Gender and PCT considerations#
Adrafinil is non-hormonal — dosing is identical for male and female users and no PCT is required. The one female-specific note is the CYP3A4 contraceptive interaction above: hormonal contraception efficacy drops during dosing weeks, and barrier backup or a non-CYP3A4 method is the documented workaround. Pregnancy and lactation are contraindications by default — no controlled human data exists and modafinil itself carries a pregnancy-category warning. For male users planning conception, no fertility signal has been reported in the literature, but the standard "minimise hepatic load during a TRT cruise or conception window" logic applies.
FAQ — Adrafinil
Research & citations
5 studies cited on this page.
Conclusion
Adrafinil sits in a unique spot as an accessible, effective eugeroic with a rapid onset after hepatic conversion to modafinil.

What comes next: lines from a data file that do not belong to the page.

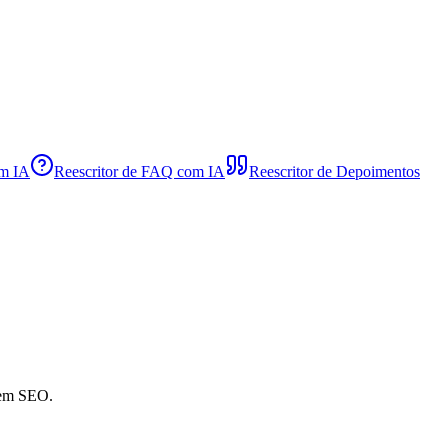
om IA
Reescritor de FAQ com IA
Reescritor de Depoimentos
 em SEO.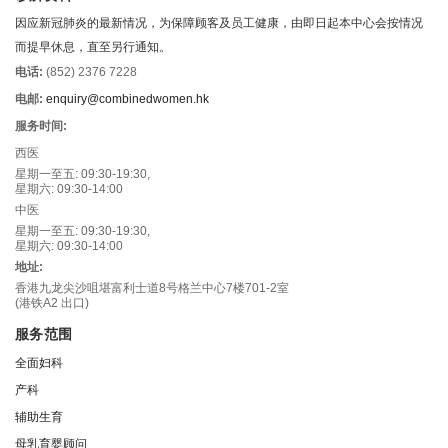
因应新冠肺炎的最新情况，为保障顾客及员工健康，由即日起本中心会按情况
而提早休息，直至另行通知。
电话:
(852) 2376 7228
电邮:
enquiry@combinedwomen.hk
服务时间:
西医
星期一至五: 09:30-19:30,
星期六: 09:30-14:00
中医
星期一至五: 09:30-19:30,
星期六: 09:30-14:00
地址:
香港九龙尖沙咀堪富利士道8号格兰中心7楼701-2室
(港铁A2 出口)
服务范围
全面妇科
产科
辅助生育
母乳育婴顾问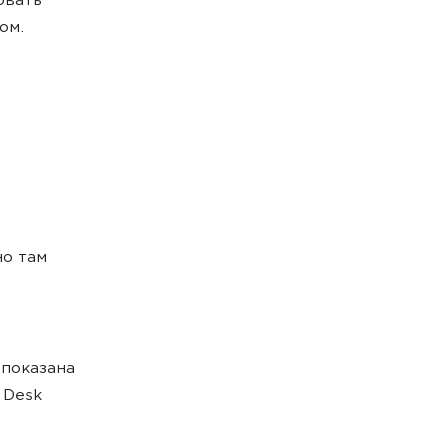
овать
ом.
но там
 показана
 Desk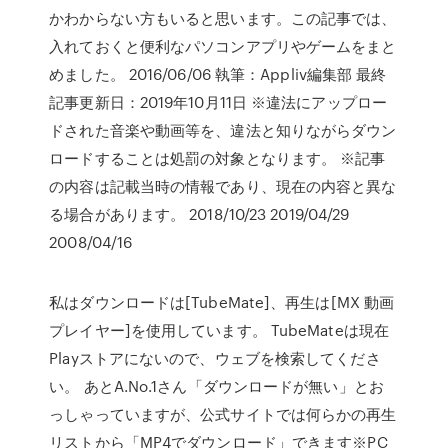
かわからない方もいると思います。この記事では、
入れておくと便利なパソコンアプリやゲームをまと
めました。 2016/06/06 執筆：Appliv編集部 最終
記事更新日：2019年10月11日 ※違法にアップロー
ドされた音楽や動画等を、違法と知りながらダウン
ロードすることは処罰の対象となります。 ※記事
の内容は記載当時の情報であり、現在の内容と異な
る場合があります。 2018/10/23 2019/04/29
2008/04/16
私はダウンロードは[TubeMate]、再生は[MX 動画
プレイヤー]を使用しています。 TubeMateは現在
Playストアにないので、ウェブを検索してくださ
い。 あとA.No.1さん「ダウンロードが無い」とお
っしゃっていますが、公式サイトでは何らかの再生
リストから「MP4でダウンロード」できます※PC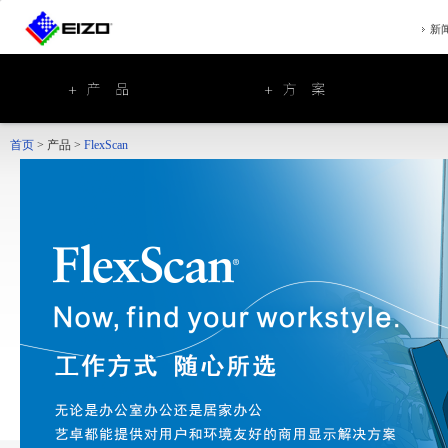
新
首页
>
产品
>
FlexScan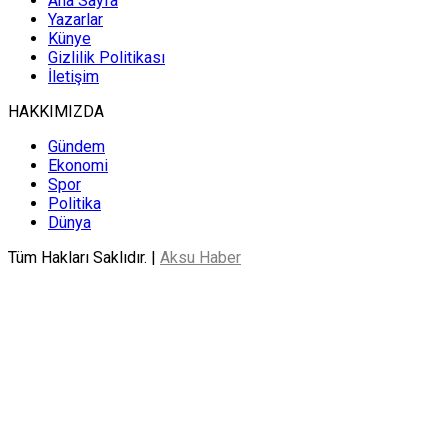
Ana Sayfa
Yazarlar
Künye
Gizlilik Politikası
İletişim
HAKKIMIZDA
Gündem
Ekonomi
Spor
Politika
Dünya
Tüm Hakları Saklıdır. |
Aksu Haber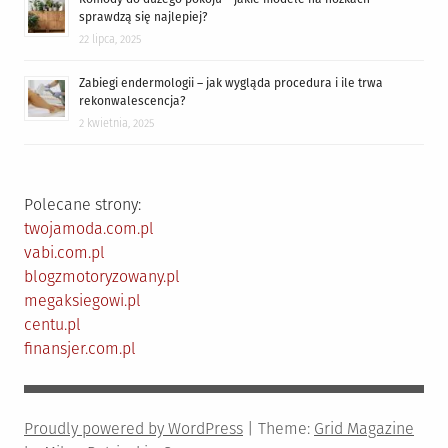
sprawdzą się najlepiej?
22 lipca, 2025
Zabiegi endermologii – jak wygląda procedura i ile trwa
rekonwalescencja?
2 kwietnia, 2025
Polecane strony:
twojamoda.com.pl
vabi.com.pl
blogzmotoryzowany.pl
megaksiegowi.pl
centu.pl
finansjer.com.pl
Proudly powered by WordPress
|
Theme:
Grid Magazine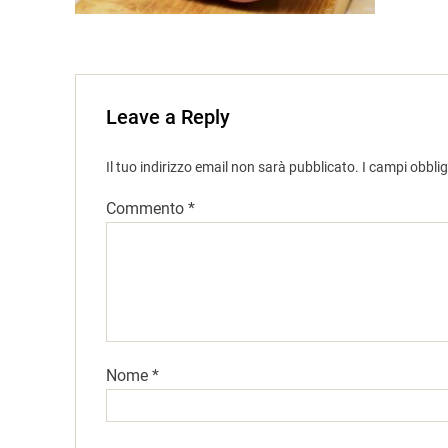
Leave a Reply
Il tuo indirizzo email non sarà pubblicato.
I campi obbli
Commento
*
Nome
*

Its real value is in enabling high-focus, wakeful cognitive work for those without prescription modafinil access, with managed risk via intermittent pulsed use.
Key takeaways:
- Standard protocol: 300–600 mg oral, single morning dose, onset ~60–90 minutes
- Cycle pattern: 2–3 days/week or ≤2 weeks continuous to limit hepatic load
- Active window: 8–12 hours of clean wakefulness and enhanced focus; avoid dosing within 10 hours of intended sleep
- Stacking: caffeine + L-theanine is a community mainstay; add cholinergics (alpha-GPC, racetams) for long-form work
- Hepatic monitoring: baseline + periodic LFTs are best practice; avoidance with oral AAS or pre-existing liver issues is non-negotiable
- Skin reactions (SJS/DRESS): rare but serious; any rash = stop immediately (FDA Modafinil Label)
For researchers prioritizing wakefulness, cognitive drive, and appetite suppression with an evidence-based protocol, adrafinil remains a top nootropic—provided the cycle structure and liver care are respected.